Município de Batalha terá que pagar dívida da gestão 2005-2008

A 4ª Câmara de Direito Público do Tribunal de Justiça do Piauí (TJ-PI), sob a relatoria do desembargador Fernando Lopes e Silva Neto, confirmou sentença da juíza Lidiane Suely Marques Batista, que condenou a Prefeitura Municipal de Batalha ao pagamento de uma dívida de R$ 50.250,70 mil cobrada pela M. Maciel Comércio e Serviços Ltda (Posto de Combustível São Cristovão), em razão do fornecimento de combustível para o abastecimento dos veículos a serviço da prefeitura. A decisão foi publicada no Diário da Justiça desta última terça-feira, 12 de setembro de 2017.


Por unanimidade, os desembargadores entenderam que a dívida é correspondente ao saldo devedor, assinado pelo prefeito municipal na ocasião, Sr. Antonio Lages Alves, em 21.01.2008, referente ao termo aditivo contratual, celebrado entre as partes prolongando a vigência do negócio – fornecimento de combustível – por 01 (um) ano, datado de 02.01.2007; e, notas fiscais, relativas ao fornecimento de óleo diesel à Prefeitura, nos anos de 2006, 2007 e 2008.

Em seu recurso de apelação, o município alegou, entre outras coisas, que não há certeza do débito, uma vez que o Posto São Cristovão não juntou nota de autorização de fornecimento lícita, e que já foram comprovadas diversas falsificações ligadas ao posto. Ademais, não há comprovação da entrega do combustível nem nota de empenho.

A justiça entendeu que pelo fato das gestões serem impessoais, o atual administrador do município, João Messias Freitas Melo, terá que realizar o pagamento para a quitação do débito.

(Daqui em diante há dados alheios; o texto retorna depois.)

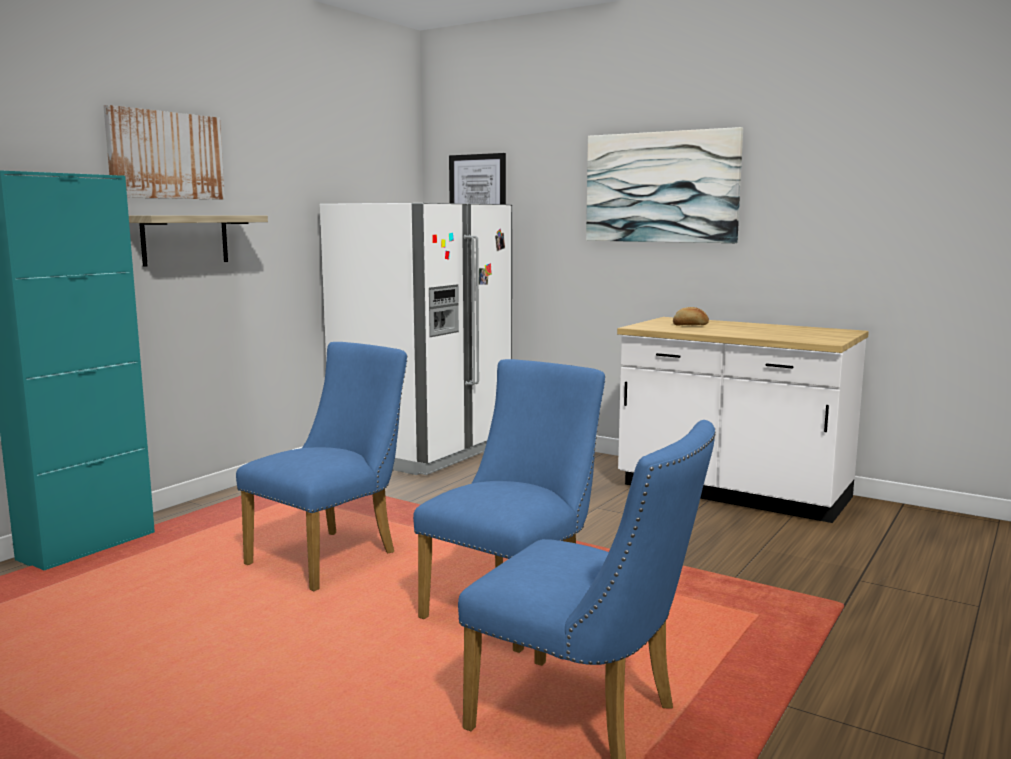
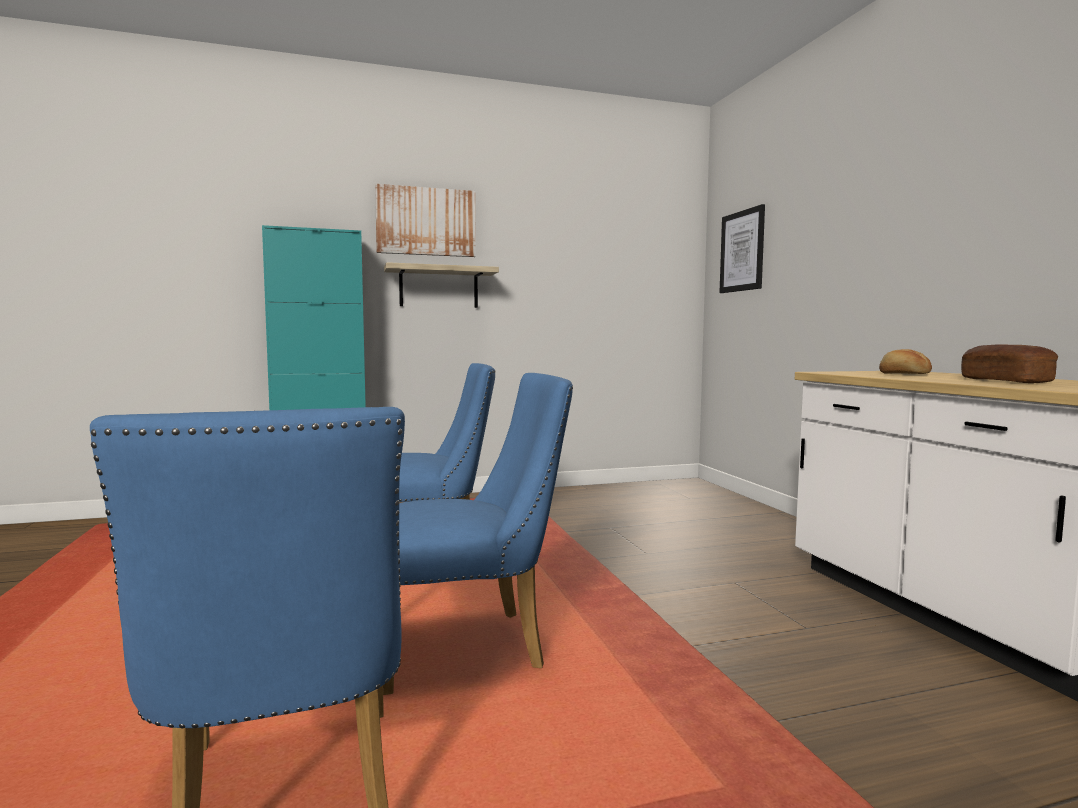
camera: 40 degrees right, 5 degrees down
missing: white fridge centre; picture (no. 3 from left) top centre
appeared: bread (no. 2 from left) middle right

O valor do principal da dívida deverá ser atualizado monetariamente a contar da data do vencimento da obrigação (21.01.2008) e juros de mora de 1% ao mês, a partir da citação (30.06.2008).

A Prefeitura terá que pagar ainda, multa, no patamar de 1% sobre o valor da causa, incluindo os honorários advocatícios que também terão que ser pagos pela municipalidade.

Confira a íntegra da decisão dos desembargadores:

“Resta inconteste a efetiva demonstração da relação jurídica entre as partes, compreendida pelo fornecimento de combustível ao Município apelante, em razão das partes terem prorrogado por mais 01 (um) ano o contrato de fornecimento de combustível, através do Aditivo de Contrato. Embora não tenha havido a apresentação da nota de empenho das despesas, na forma do art. 60, da Lei nº 4.320/64, a jurisprudência tem reconhecido que, diante da caracterização da prestação do serviço a Administração Pública não pode se furtar e adimplir suas dívidas, sob pena de se configurar a hipótese de enriquecimento sem causa. A moralidade administrativa é um princípio basilar da Administração Pública, haja vista que a ordem administrativa é baseada na confiança, boa-fé e na probidade. Deste modo, em havendo a prestação do serviço, fato reconhecido pelo gestor anterior, quando da assinatura do reconhecimento da dívida aqui cobrada, deve o apelante efetuar o pagamento, sob pena de enriquecimento ilícito. Reexame Necessário e Apelação Civil improvidos. Sentença mantida”.